So if you would have been growing up in a German environment, you would know what [foreign language]. A [foreign language] is a kind of treatment or rehabilitation where you get always cold and hot water. And if I'm looking back to the last 12 months with regard to, let's say, this transaction, I can tell you it's the longest [foreign language] ever took place in history. So -- and I am sitting in the bathtub and enjoying it.So guys, I'm sorry, but there is deal flow coming positive. There's deal flow coming negative. And it's going on and going on and going on. So guys, I think our team in the U.S. is very well-connected. We are very transparent in the communication going forward. I think we have been very clear and outspoken in our hearings about the benefits of this transaction. I really admire what our U.S. team is doing. They are sitting on an operational business, big size, and outperforming the environment. And then at the parallel, they are driving this very complex approval process and that's all in a great positive spirit. So I'm not speculating on negatives or positives here. By the way, I even haven't had the feeling that we got some really negative news flows recently and that California may delay things. I think that was something which we were expecting from their position earlier already. So let's do the following. Let's enjoy the [foreign language] for another 2 weeks or 3 weeks, then we are in June. We expect the clock is over at 3rd of June. And then we will anyhow have a clear sight on whether the treatment has worked out or not.

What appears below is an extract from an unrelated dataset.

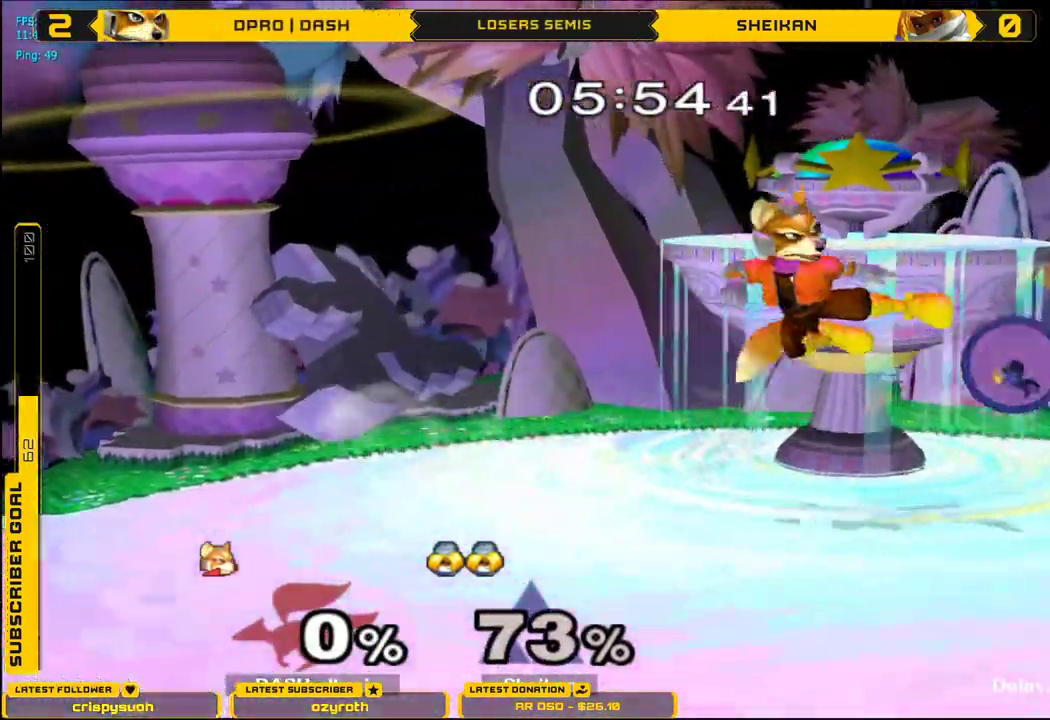
Gameplay with a controller (Nintendo layout); each line is a JSON object with the inputs held at the frame after it. "events" lists button and stick changes between this image and that frame as [ms after this image, input, new state], when the widget could be followed in between. Not read: L3 R3.
{"buttons": ["A"], "left_stick": "down", "right_stick": "center"}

Well, I can only say it really worked on Tim. So he is very lively. So in English it's call contrast hydrotherapy. But if you want to know more about [Foreign Language] and the German spa towns where you can enjoy that, then please get in touch. Tim lives in [ Bads Gutenberg ], it's called [ Bads Gutenberg Spa ], so actually it's known for its hot water. So anyway, next question from Sam at Exane, please.

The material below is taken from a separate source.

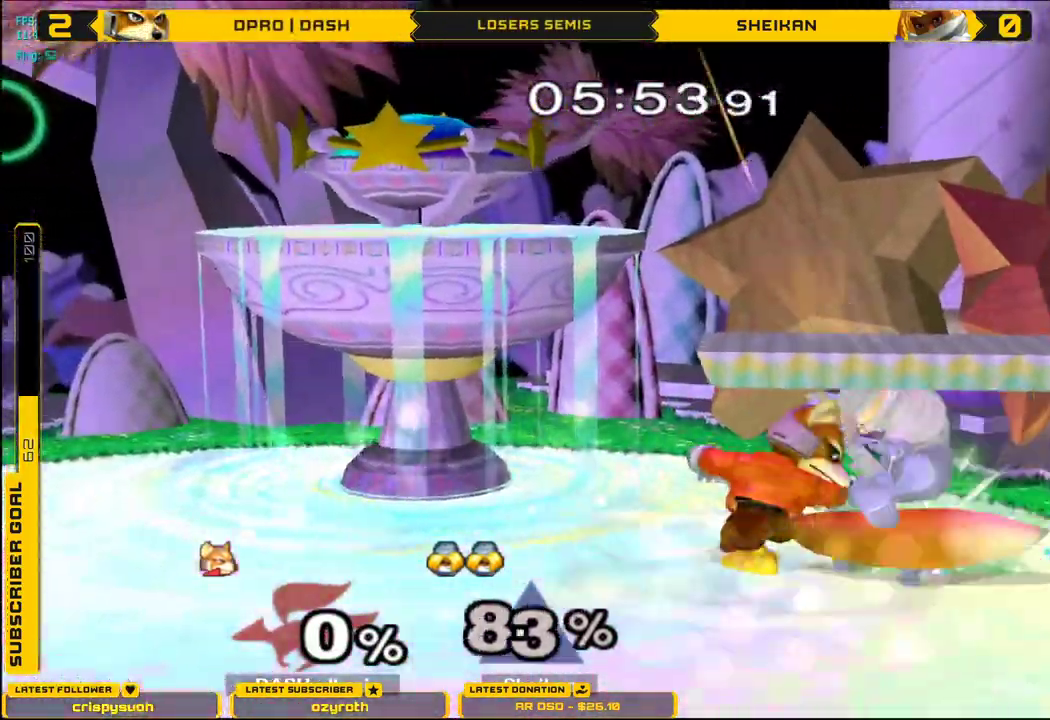
{"buttons": [], "left_stick": "right", "right_stick": "center", "events": [[284, "A", "up"], [417, "left_stick", "center"], [501, "left_stick", "right"]]}
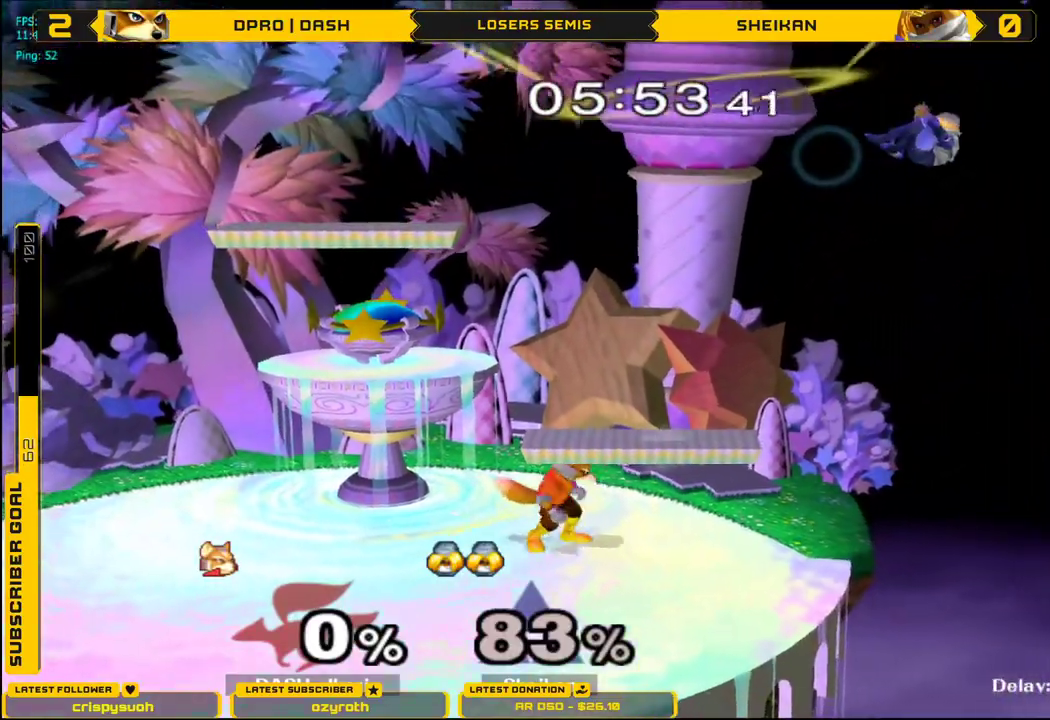
{"buttons": ["X"], "left_stick": "right", "right_stick": "center", "events": [[233, "X", "down"], [400, "right_stick", "left"], [483, "right_stick", "center"]]}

Couple of quick questions if I can. First on German broadband again, sorry. I guess big picture you talked historically about taking your fair share of net adds but in the last 2 or 3 quarters you kind of slipped down as O2s fall back a bit. Do you think you need to do a bit more or do you think all the price moves that the other guys are doing will just be enough to get you back towards your fair market share, if you like? And secondly, on T-Systems, I mean there's been a turnaround for as long as I can remember, so Adel's pitch last year was actually pretty good. You've seen some of your peers, however, accelerate transformation through M&A recently. Are there any triggers that would make you consider M&A acquisitions or disposals of some of the classic IT business? Then if I can try and address one of the elephants, the Sprint deal, clearly Sprint results this week are deteriorating quite a lot and I guess you had a bit of a range of expectations that you built into your initial guidance. Would you say that their results is still within the initial kind of range of expectations that you had outlined a year ago when you first outlined the deal?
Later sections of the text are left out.